(Pictures paired with source code)
------------------------------------------------
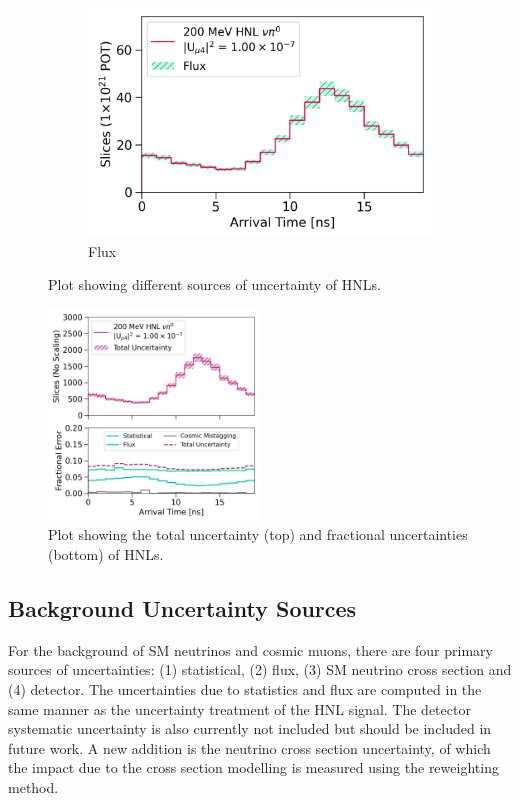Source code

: \begin{figure}[htbp!]
\begin{subfigure}[b]{0.495\textwidth}
            \includegraphics[width=\textwidth]{hnl_flux_error}
            \caption{Flux}%
            \label{fig:hnl_flux}
        \end{subfigure}
        \caption{
	Plot showing different sources of uncertainty of HNLs.
	}
        \label{fig:hnl_error}
	\vspace{0.5cm}
\centering    
\includegraphics[width=0.5\textwidth]{hnl_error}
\caption[hnl_error]{
Plot showing the total uncertainty (top) and fractional uncertainties (bottom) of HNLs.
}
\label{fig:hnl_total_error}
\end{figure}

\subsection{Background Uncertainty Sources}
\label{sec:bkg_error}

For the background of SM neutrinos and cosmic muons, there are four primary sources of uncertainties: (1) statistical, (2) flux, (3) SM neutrino cross section and (4) detector.
The uncertainties due to statistics and flux are computed in the same manner as the uncertainty treatment of the HNL signal.
The detector systematic uncertainty is also currently not included but should be included in future work.
A new addition is the neutrino cross section uncertainty, of which the impact due to the cross section modelling 
is measured using the reweighting method.


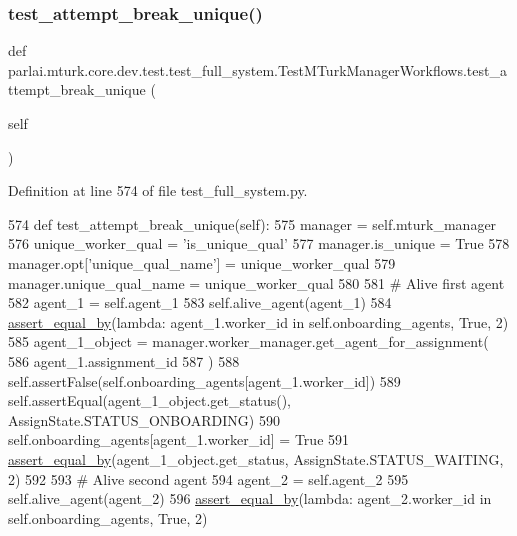 \subsubsection{\texorpdfstring{test\+\_\+attempt\+\_\+break\+\_\+unique()}{test\_attempt\_break\_unique()}}
{\footnotesize\ttfamily def parlai.\+mturk.\+core.\+dev.\+test.\+test\+\_\+full\+\_\+system.\+Test\+M\+Turk\+Manager\+Workflows.\+test\+\_\+attempt\+\_\+break\+\_\+unique (\begin{DoxyParamCaption}\item[{}]{self }\end{DoxyParamCaption})}



Definition at line 574 of file test\+\_\+full\+\_\+system.\+py.


\begin{DoxyCode}
574     \textcolor{keyword}{def }test\_attempt\_break\_unique(self):
575         manager = self.mturk\_manager
576         unique\_worker\_qual = \textcolor{stringliteral}{'is\_unique\_qual'}
577         manager.is\_unique = \textcolor{keyword}{True}
578         manager.opt[\textcolor{stringliteral}{'unique\_qual\_name'}] = unique\_worker\_qual
579         manager.unique\_qual\_name = unique\_worker\_qual
580 
581         \textcolor{comment}{# Alive first agent}
582         agent\_1 = self.agent\_1
583         self.alive\_agent(agent\_1)
584         \hyperlink{namespaceparlai_1_1mturk_1_1core_1_1test_1_1test__full__system_a0b463246d35658a2e422010f13dcf819}{assert\_equal\_by}(\textcolor{keyword}{lambda}: agent\_1.worker\_id \textcolor{keywordflow}{in} self.onboarding\_agents, \textcolor{keyword}{True}, 2)
585         agent\_1\_object = manager.worker\_manager.get\_agent\_for\_assignment(
586             agent\_1.assignment\_id
587         )
588         self.assertFalse(self.onboarding\_agents[agent\_1.worker\_id])
589         self.assertEqual(agent\_1\_object.get\_status(), AssignState.STATUS\_ONBOARDING)
590         self.onboarding\_agents[agent\_1.worker\_id] = \textcolor{keyword}{True}
591         \hyperlink{namespaceparlai_1_1mturk_1_1core_1_1test_1_1test__full__system_a0b463246d35658a2e422010f13dcf819}{assert\_equal\_by}(agent\_1\_object.get\_status, AssignState.STATUS\_WAITING, 2)
592 
593         \textcolor{comment}{# Alive second agent}
594         agent\_2 = self.agent\_2
595         self.alive\_agent(agent\_2)
596         \hyperlink{namespaceparlai_1_1mturk_1_1core_1_1test_1_1test__full__system_a0b463246d35658a2e422010f13dcf819}{assert\_equal\_by}(\textcolor{keyword}{lambda}: agent\_2.worker\_id \textcolor{keywordflow}{in} self.onboarding\_agents, \textcolor{keyword}{True}, 2)

\end{DoxyCode}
------------------------------------------------
ACTIVITY: Look through the entries and find each line that has the string "begin". Copy those lines.

YOUR RESPONSE:
: \begin{figure}[htbp!]
\begin{subfigure}[b]{0.495\textwidth}
{\footnotesize\ttfamily def parlai.\+mturk.\+core.\+dev.\+test.\+test\+\_\+full\+\_\+system.\+Test\+M\+Turk\+Manager\+Workflows.\+test\+\_\+attempt\+\_\+break\+\_\+unique (\begin{DoxyParamCaption}\item[{}]{self }\end{DoxyParamCaption})}
\begin{DoxyCode}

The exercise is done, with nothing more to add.